* _READING TEXT_:

As I wrote in my initial response to you,  "My off-the-cuff reaction
is that in these situations the effects of blocking factors are
regarded as nuisance parameters whereas in many mixed-model situations
the variances and sometimes the values of the random effects are
themselves of interest.  When the effects are
nuisance parameters the simplest approach is to model them as fixed effects."

On thinking about it more, I can imagine several different approaches
to this question.  If you just ask, "Are the levels of this blocking
factor a fixed set of levels or a random selection from a population
of possible levels?" then in most cases I imagine you would say they
are a random selection and should be modeled using random effects.
This would especially be true of what Taguchi called "environmental
factors" which, by definition, are not under the control of the
experimenter.

If you say that blocking factors are not of interest per se and that
your purpose is simply to control for them, it is simpler to model
them as fixed effects.  There are two aspects to "simpler":
computationally simpler and conceptually simpler.  Of these I think
that conceptually is more important.  The computational burden for
fitting a mixed model versus a fixed-effects model is really a
software problem, not a hardware problem.  Commercial statistical
software like Minitab or JMP with a simple, convenient interface has
limited flexibility, in part because it is designed to have a simple,
convenient interface - the "what you see is all you get" problem.  (I
googled that phrase and got a laugh from the article at
www.computer-dictionary-online.org which referred to "point-and-drool
interfaces".)  The actual calculations involved in fitting mixed
models are not that formidable but designing the interface can be.
(One of the underappreciated aspects of the model-fitting software in
R, and in the S language in general, is the structure of the
model.frame, model.matrix sequence for transforming a formula into a
numerical representation.  This makes designing an interface much.
much easier as long as you count on the user to input a formula.)

* _MATERIAL SHOWN_:
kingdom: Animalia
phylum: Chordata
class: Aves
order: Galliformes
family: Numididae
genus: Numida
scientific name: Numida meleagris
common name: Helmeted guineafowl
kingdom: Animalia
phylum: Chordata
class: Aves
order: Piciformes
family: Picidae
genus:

* _TASKS TO CARRY OUT_:
1. Decide whether each statement agrees with the passage on modeling blocking factors. Answer yes or no for each, and quote the words of the passage that settle it.
(a) The writer considers conceptual simplicity more important than computational simplicity.
(b) The writer considers the burden of fitting a mixed model mainly a hardware problem.
(c) Environmental factors are under the control of the experimenter.
2. Which two commercial statistical software packages does the passage on modeling blocking factors name?
3. Continue the passage on modeling blocking factors from its final sentence.
The records play no part in what follows and can be left aside.

* _PER-TASK ANSWERS_:
1.
(a) Yes: "Of these I think that conceptually is more important."
(b) No: "is really a software problem, not a hardware problem."
(c) No: "by definition, are not under the control of the experimenter."

2. Minitab and JMP.

3.
Conceptually fixed-effects models are simpler than mixed models but
they may over-simplify the analysis.  If your purpose is estimation of
fixed-effects parameters, including assessing precision of the
estimates, then you need to ask if you want to estimate those
parameters conditional the particular levels of the blocking factor
that you observed or with respect to the possible values of the
blocking factors that are represented by the sample you observed.  If
you are willing to condition on the particular levels you observed
then use fixed-effects for the blocking factor.  For all possible
levels of the blocking factor you could use random effects.  For a
designed experiment the estimates of the fixed effects will probably
not be affected much by using random effects for the blocking factor
instead of fixed effects.  However the precision of the estimates may
be different.  Perhaps more importantly, the precision of predictions
of future responses would be different.  I'm not even sure how one
would even formulate such a prediction from a model with fixed effects
for the blocking factor if the factor was something like "batch" and
the batches from the experiment were already used up.

Having said that the precision of the estimates of the fixed-effects
parameters would be different if random effects are used for the
blocking factor I should admit that this is exactly the problem to
which I don't have a good general solution.

It appears that the question of fixed or random for a blocking factor
is like many others in statistics - the choice of the model depends on
what you want to do with it.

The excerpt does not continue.